The line \(x + y - 1 = 0\) touches the parabola \(y^2 = kx\).
Find the value of \(k\).
\(\begin{array}{|rcll|} \hline \mathbf{x + y - 1} &=& \mathbf{0} \\ x+y &=& 1 \\ \mathbf{x} &=& \mathbf{1-y} \\ \hline \end{array}\)
\(\begin{array}{|rcll|} \hline \mathbf{y^2} &=& \mathbf{kx} \quad | \quad \mathbf{x= 1-y} \\ y^2 &=& k(1-y) \\ y^2 &=& k-ky \\ y^2 +ky-k &=& 0 \\\\ y &=& \dfrac{-k\pm \sqrt{k^2-4(-k)} }{2} \\ y &=& \dfrac{-k\pm \sqrt{\color{red}k^2+4k} }{2} \\ \hline \end{array} \)
Since the tangent we are looking for has exactly one point in common with the parabola,
this quadratic equation can only have one solution.

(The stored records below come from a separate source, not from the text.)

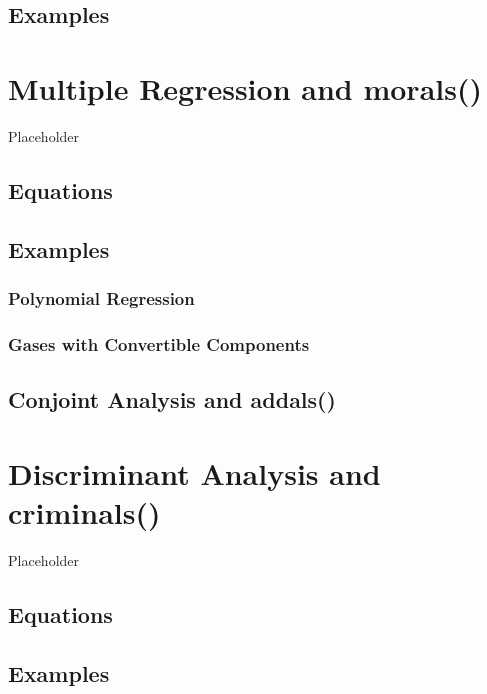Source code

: \documentclass[
  12pt,
]{book}
\begin{document}
\section{Examples}\label{examples-3}

\chapter{Multiple Regression and morals()}\label{multiple-regression-and-morals}

Placeholder

\section{Equations}\label{equations-4}

\section{Examples}\label{examples-4}

\subsection{Polynomial Regression}\label{polynomial-regression}

\subsection{Gases with Convertible Components}\label{gases-with-convertible-components}

\section{Conjoint Analysis and addals()}\label{conjoint-analysis-and-addals}

\chapter{Discriminant Analysis and criminals()}\label{discriminant-analysis-and-criminals}

Placeholder

\section{Equations}\label{equations-5}

\section{Examples}\label{examples-5}
\end{document}
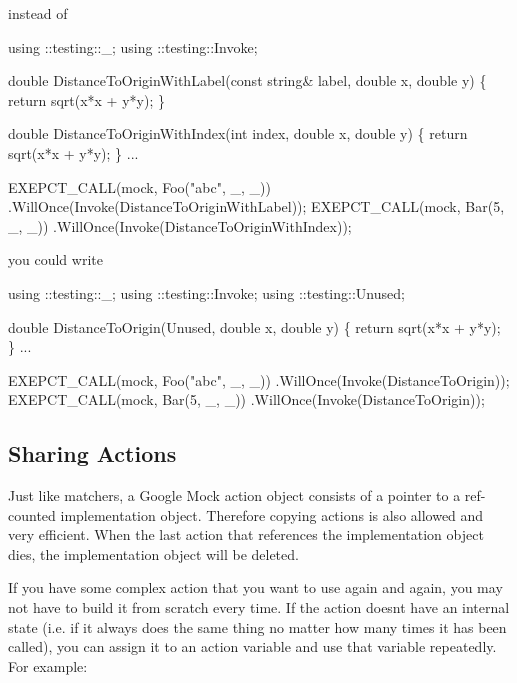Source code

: instead of


\begin{DoxyCode}
using ::testing::\_;
using ::testing::Invoke;

\textcolor{keywordtype}{double} DistanceToOriginWithLabel(\textcolor{keyword}{const} \textcolor{keywordtype}{string}& label, \textcolor{keywordtype}{double} x, \textcolor{keywordtype}{double} y) \{
  \textcolor{keywordflow}{return} sqrt(x*x + y*y);
\}

\textcolor{keywordtype}{double} DistanceToOriginWithIndex(\textcolor{keywordtype}{int} index, \textcolor{keywordtype}{double} x, \textcolor{keywordtype}{double} y) \{
  \textcolor{keywordflow}{return} sqrt(x*x + y*y);
\}
...

  EXEPCT\_CALL(mock, Foo(\textcolor{stringliteral}{"abc"}, \_, \_))
      .WillOnce(Invoke(DistanceToOriginWithLabel));
  EXEPCT\_CALL(mock, Bar(5, \_, \_))
      .WillOnce(Invoke(DistanceToOriginWithIndex));
\end{DoxyCode}


you could write


\begin{DoxyCode}
using ::testing::\_;
using ::testing::Invoke;
using ::testing::Unused;

\textcolor{keywordtype}{double} DistanceToOrigin(Unused, \textcolor{keywordtype}{double} x, \textcolor{keywordtype}{double} y) \{
  \textcolor{keywordflow}{return} sqrt(x*x + y*y);
\}
...

  EXEPCT\_CALL(mock, Foo(\textcolor{stringliteral}{"abc"}, \_, \_))
      .WillOnce(Invoke(DistanceToOrigin));
  EXEPCT\_CALL(mock, Bar(5, \_, \_))
      .WillOnce(Invoke(DistanceToOrigin));
\end{DoxyCode}


\subsection*{Sharing Actions}

Just like matchers, a Google Mock action object consists of a pointer to a ref-\/counted implementation object. Therefore copying actions is also allowed and very efficient. When the last action that references the implementation object dies, the implementation object will be deleted.

If you have some complex action that you want to use again and again, you may not have to build it from scratch every time. If the action doesn\textquotesingle{}t have an internal state (i.\+e. if it always does the same thing no matter how many times it has been called), you can assign it to an action variable and use that variable repeatedly. For example\+:


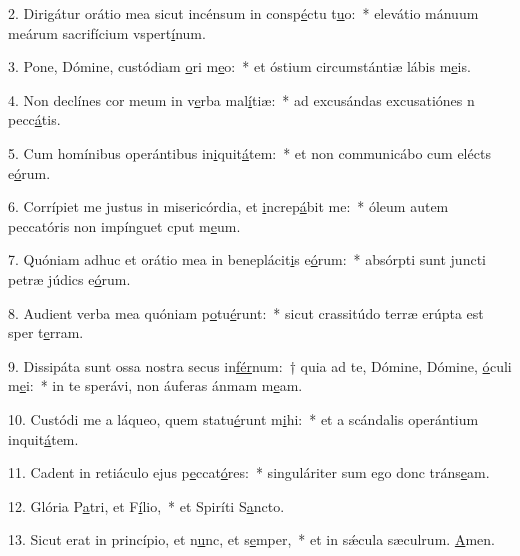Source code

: 2. Dirigátur orátio mea sicut incénsum in consp\uline{é}ctu t\uline{u}o:~* elevátio mánuum meárum sacrifícium vspert\uline{í}num.\par 
3. Pone, Dómine, custódiam \uline{o}ri m\uline{e}o:~* et óstium circumstántiæ lábis m\uline{e}is.\par 
4. Non declínes cor meum in v\uline{e}rba mal\uline{í}tiæ:~* ad excusándas excusatiónes n pecc\uline{á}tis.\par 
5. Cum homínibus operántibus in\uline{i}quit\uline{á}tem:~* et non communicábo cum elécts e\uline{ó}rum.\par 
6. Corrípiet me justus in misericórdia, et \uline{i}ncrep\uline{á}bit me:~* óleum autem peccatóris non impínguet cput m\uline{e}um.\par 
7. Quóniam adhuc et orátio mea in beneplácit\uline{i}s e\uline{ó}rum:~* absórpti sunt juncti petræ júdics e\uline{ó}rum.\par 
8. Audient verba mea quóniam p\uline{o}tu\uline{é}runt:~* sicut crassitúdo terræ erúpta est sper t\uline{e}rram.\par 
9. Dissipáta sunt ossa nostra secus in\uline{fér}num:~† quia ad te, Dómine, Dómine, \uline{ó}culi m\uline{e}i:~* in te sperávi, non áuferas ánmam m\uline{e}am.\par 
10. Custódi me a láqueo, quem statu\uline{é}runt m\uline{i}hi:~* et a scándalis operántium inquit\uline{á}tem.\par 
11. Cadent in retiáculo ejus p\uline{e}ccat\uline{ó}res:~* singuláriter sum ego donc tráns\uline{e}am.\par 
12. Glória P\uline{a}tri, et F\uline{í}lio,~* et Spiríti S\uline{a}ncto.\par 
13. Sicut erat in princípio, et n\uline{u}nc, et s\uline{e}mper,~* et in sǽcula sæculrum. \uline{A}men.\par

So its discriminant must be zero!
\(\begin{array}{|rcll|} \hline \color{red}k^2+4k &=& 0 \\ k(k+4) &=& 0 \quad | \quad k\ne 0,~ \text{otherwise}~ y^2 = 0 ~\text{or}~ y=0 ~\text{gives no parabola} \\ k+4 &=& 0 \\ \mathbf{k} &=& \mathbf{-4} \\ \hline \end{array}\)